Selected excerpt:
☆ ☆ ☆ ☆ ☆ ☆ ☆
Overall, these data support the presence of the Warburg effect in CRC patients, accompanied by activation of the PP.
Metabolic alterations in tumor tissues
The analysis of metabolites comparing CRC samples to adjacent normal tissues unveiled significant alterations in glucose and fructose metabolism (Fig. 4). While no statistically significant differences were observed, D-Glucose concentrations were noted to be lower in tumor tissues compared to normal tissues, both across all patients (Fig. 4A) and in those who did not undergo glucose loading (Fig. 4B). Glucose loading before surgery appeared to normalize glucose levels among the experimental groups (Fig. 4C). A similar pattern was observed for D-Fructose levels (Fig. 4D–F). On the other hand, L-Lactic acid concentrations were significantly elevated in tumor tissues regardless of the experimental conditions (Fig. 4G–I), indicating increased glycolytic activity and lactate production in tumors. Furthermore, intermediate metabolites of the glycolytic and fructolytic pathways, such as fructose-6-phosphate (Fig. 4J) and glucose-6-phosphate (Fig. 4K), exhibited varying trends, showing a tendency towards accumulation in tumors.Fig. 4. Metabolite concentrations (D-Glucose, D-Fructose, L-Lactic acid) in tumor and adjacent tissues.D-Glucose concentration in tumor and adjacent tissues across all collected samples (A), as well as in groups without (B) and with (C) glucose load. D-Fructose concentration in tumor and adjacent tissues across all collected samples (D), as well as in groups without (E) and with (F) glucose load. L-Lactic acid concentration in tumor and adjacent tissues across all collected samples (G), as well as in groups without (H) and with (I) glucose load. Fructose 6-phosphate(J), and Glucose 6-phosphate (K) in tumor and adjacent tissues across all collected samples. The ratio of glucose to fructose in tumor and adjacent tissues across all collected samples (L).
Notably, the glucose-to-fructose ratio was significantly reduced in tumor tissues (p = 0.037) (Fig. 4L), suggesting a potential shift towards enhanced fructose utilization in CRC. These findings collectively indicate a metabolic adaptation in CRC characterized by heightened glycolytic activity, altered fructose metabolism, and a possible reorganization of sugar utilization pathways that may facilitate cancer cell proliferation. This metabolic reprogramming aligns with the Warburg effect, reflecting a preference for glycolytic intermediates in tumor metabolism. The enhanced utilization of fructose in tumor tissues could confer a growth advantage by supporting anabolic processes and maintaining redox balance [11].
Discussion
This study sheds light on the metabolic reprogramming in CRC, emphasizing the critical role of fructose metabolism. The observed increase in serum D-Fructose and L-Lactic acid following post-glucose load highlights the systemic impact of the PP [12, 13]. The CRC tumor tissue exhibits a significant reduction of the glucose/fructose ratio, which is substantial enough to be reflected in serum metabolite levels. Whilst our findings align with prior research indicating that fructose metabolism enhances glycolysis and supports tumor growth, this is the first evidence of the Warburg effect taking place in CRC patients, with the involvement of the Polyol Pathway; this is consistent with our previous study on AKR1B1-SORD [2, 3].
☆ ☆ ☆ ☆ ☆ ☆ ☆
Supplied information:
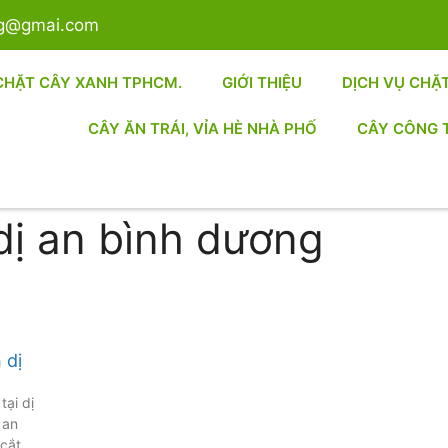
sg@gmai.com
CHẶT CÂY XANH TPHCM.
GIỚI THIỆU
DỊCH VỤ CHẶ
CÂY ĂN TRÁI, VỈA HÈ NHÀ PHỐ
CÂY CÔNG 
 dị an bình dương
 dị
tại dị
 an
,cắt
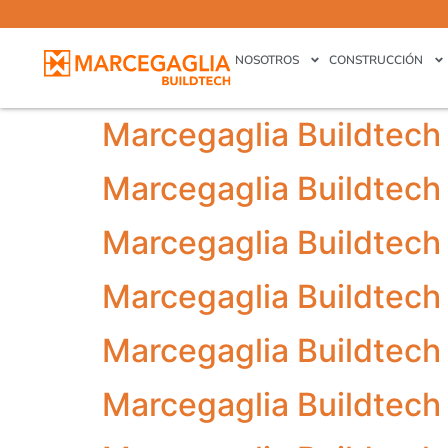
Marcegaglia Buildtech
NOSOTROS
CONSTRUCCIÓN
Marcegaglia Buildtech
Marcegaglia Buildtech
Marcegaglia Buildtech
Marcegaglia Buildtech
Marcegaglia Buildtech
Marcegaglia Buildtech
Marcegaglia Buildtech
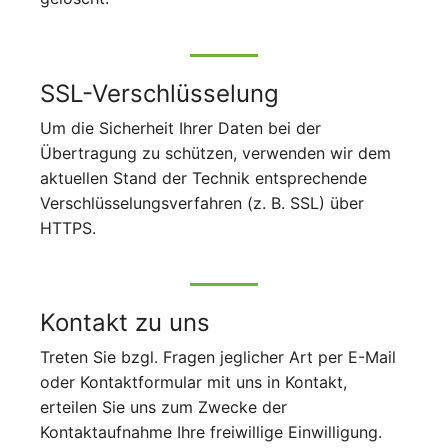
SSL-Verschlüsselung
Um die Sicherheit Ihrer Daten bei der
Übertragung zu schützen, verwenden wir dem
aktuellen Stand der Technik entsprechende
Verschlüsselungsverfahren (z. B. SSL) über
HTTPS.
Kontakt zu uns
Treten Sie bzgl. Fragen jeglicher Art per E-Mail
oder Kontaktformular mit uns in Kontakt,
erteilen Sie uns zum Zwecke der
Kontaktaufnahme Ihre freiwillige Einwilligung.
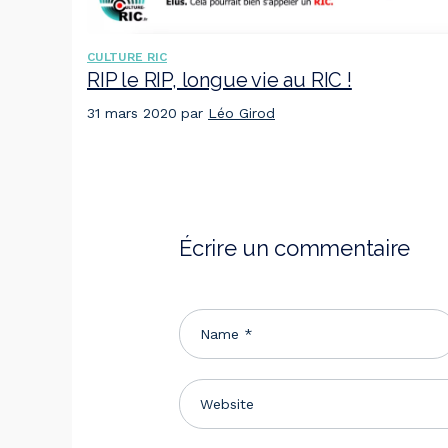
CULTURE RIC
RIP le RIP, longue vie au RIC !
31 mars 2020
par
Léo Girod
Écrire un commentaire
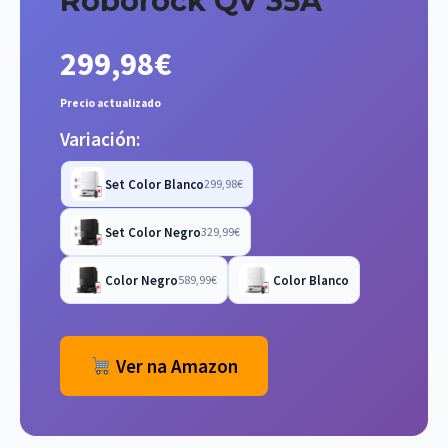
Roborock QV 35A
299,98€
Precio actualizado
Variación:
Set Color Blanco
299,98€
Set Color Negro
329,99€
Color Negro
Color Blanco
589,99€
Ver na Amazon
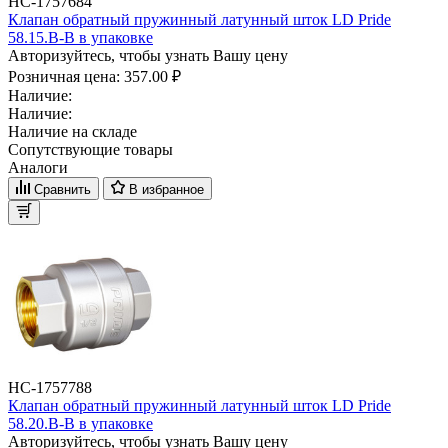
НС-1757684
Клапан обратный пружинный латунный шток LD Pride
58.15.В-В в упаковке
Авторизуйтесь, чтобы узнать Вашу цену
Розничная цена:
357.00 ₽
Наличие:
Наличие:
Наличие на складе
Сопутствующие товары
Аналоги
Сравнить
В избранное
НС-1757788
Клапан обратный пружинный латунный шток LD Pride
58.20.В-В в упаковке
Авторизуйтесь, чтобы узнать Вашу цену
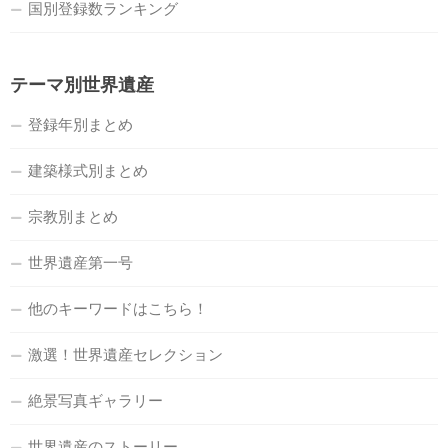
国別登録数ランキング
テーマ別世界遺産
登録年別まとめ
建築様式別まとめ
宗教別まとめ
世界遺産第一号
他のキーワードはこちら！
激選！世界遺産セレクション
絶景写真ギャラリー
世界遺産のストーリー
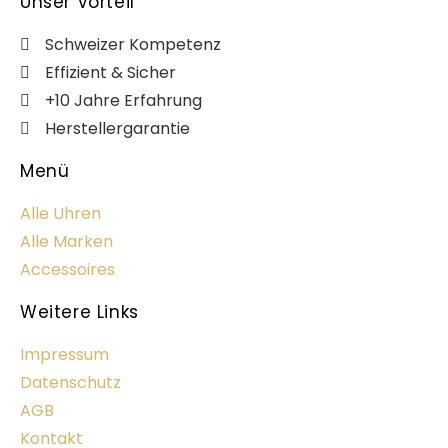
Unser Vorteil
Schweizer Kompetenz
Effizient & Sicher
+10 Jahre Erfahrung
Herstellergarantie
Menü
Alle Uhren
Alle Marken
Accessoires
Weitere Links
Impressum
Datenschutz
AGB
Kontakt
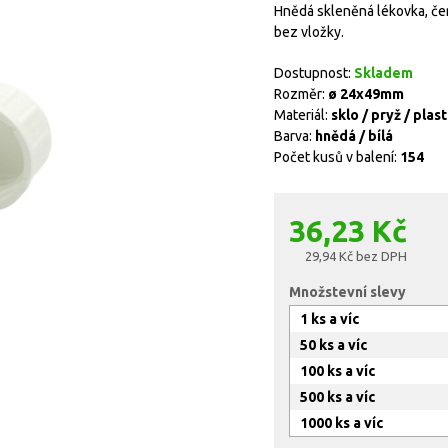
Hnědá skleněná lékovka, červ
bez vložky.
Dostupnost:
Skladem
Rozměr:
ø 24x49mm
Materiál:
sklo / pryž / plast
Barva:
hnědá / bílá
Počet kusů v balení:
154
36,23 Kč
29,94 Kč bez DPH
Množstevní slevy
1 ks a víc
50 ks a víc
100 ks a víc
500 ks a víc
1000 ks a víc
☆ ☆ ☆ ☆ ☆ ☆ ☆
Work task 1: Write down the part of the CRC metabolism text from "Notably, the glucose-to-fructose" to "redox balance [11].".
Work task 2: Name every metabolite that Fig. 4 of the CRC metabolism text reports for tumor and adjacent tissues.
The material is separate from the CRC metabolism text.

Exercise response 1:
Notably, the glucose-to-fructose ratio was significantly reduced in tumor tissues (p = 0.037) (Fig. 4L), suggesting a potential shift towards enhanced fructose utilization in CRC. These findings collectively indicate a metabolic adaptation in CRC characterized by heightened glycolytic activity, altered fructose metabolism, and a possible reorganization of sugar utilization pathways that may facilitate cancer cell proliferation. This metabolic reprogramming aligns with the Warburg effect, reflecting a preference for glycolytic intermediates in tumor metabolism. The enhanced utilization of fructose in tumor tissues could confer a growth advantage by supporting anabolic processes and maintaining redox balance [11].

Exercise response 2: D-Glucose, D-Fructose, L-Lactic acid, fructose-6-phosphate, glucose-6-phosphate